**DATA EXCERPT**
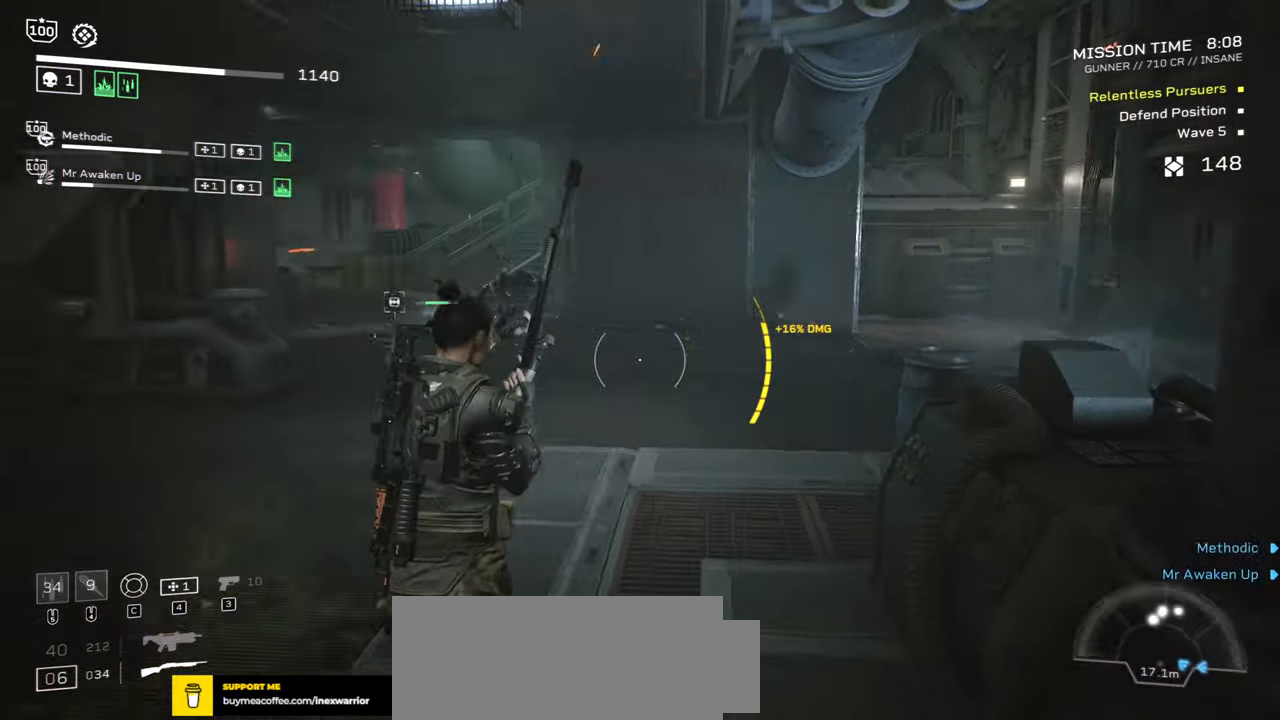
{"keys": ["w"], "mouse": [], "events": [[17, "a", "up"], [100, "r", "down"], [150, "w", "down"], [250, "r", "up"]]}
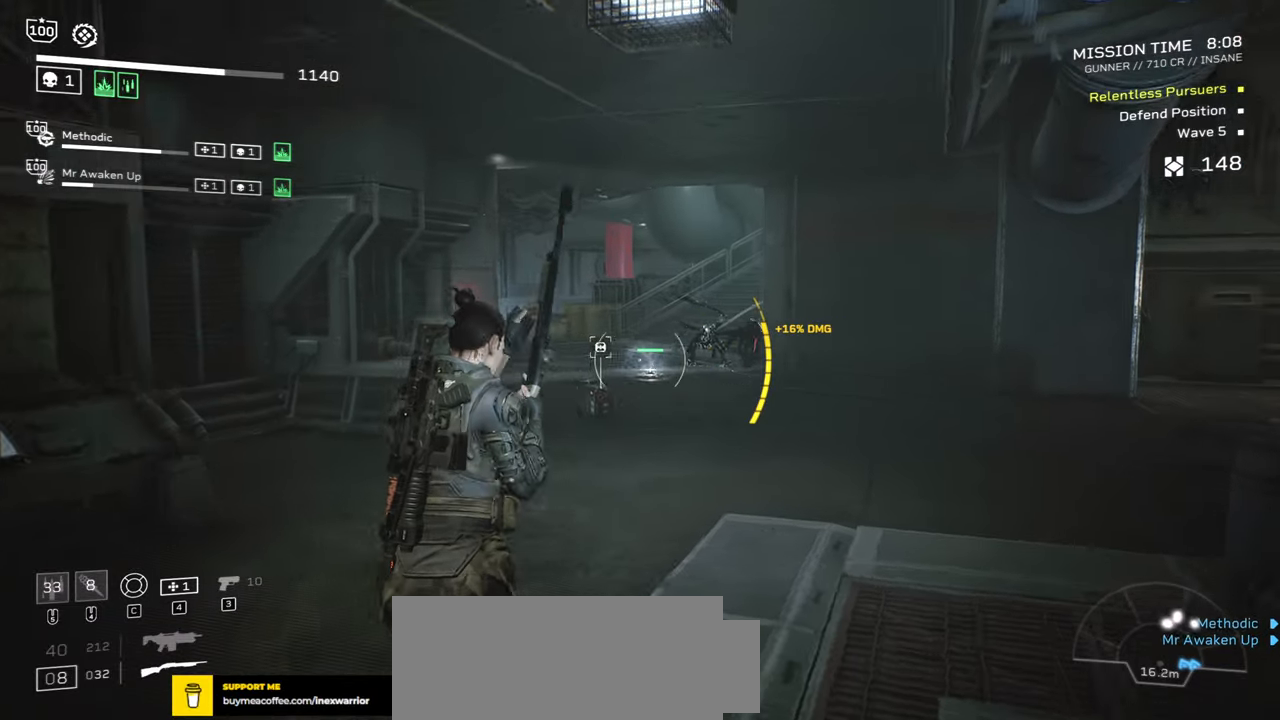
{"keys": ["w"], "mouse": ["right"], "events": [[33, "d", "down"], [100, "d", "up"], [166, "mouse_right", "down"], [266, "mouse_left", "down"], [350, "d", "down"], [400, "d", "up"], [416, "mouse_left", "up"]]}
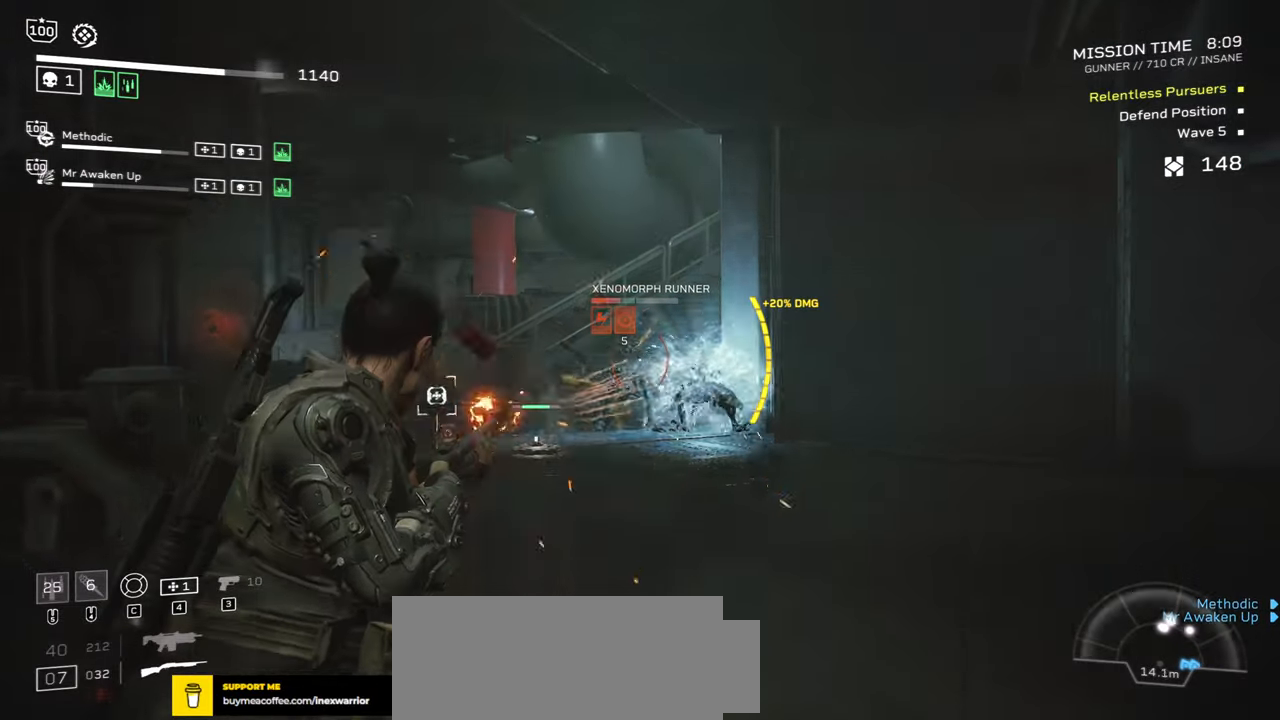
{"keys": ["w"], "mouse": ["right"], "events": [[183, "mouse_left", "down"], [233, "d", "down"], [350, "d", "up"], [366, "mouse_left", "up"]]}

**WORK TASK**
Line for line, retype the material exactly, omitting any pictures.

**EXERCISE SOLUTION**
{"keys": ["w"], "mouse": [], "events": [[17, "a", "up"], [100, "r", "down"], [150, "w", "down"], [250, "r", "up"]]}
{"keys": ["w"], "mouse": ["right"], "events": [[33, "d", "down"], [100, "d", "up"], [166, "mouse_right", "down"], [266, "mouse_left", "down"], [350, "d", "down"], [400, "d", "up"], [416, "mouse_left", "up"]]}
{"keys": ["w"], "mouse": ["right"], "events": [[183, "mouse_left", "down"], [233, "d", "down"], [350, "d", "up"], [366, "mouse_left", "up"]]}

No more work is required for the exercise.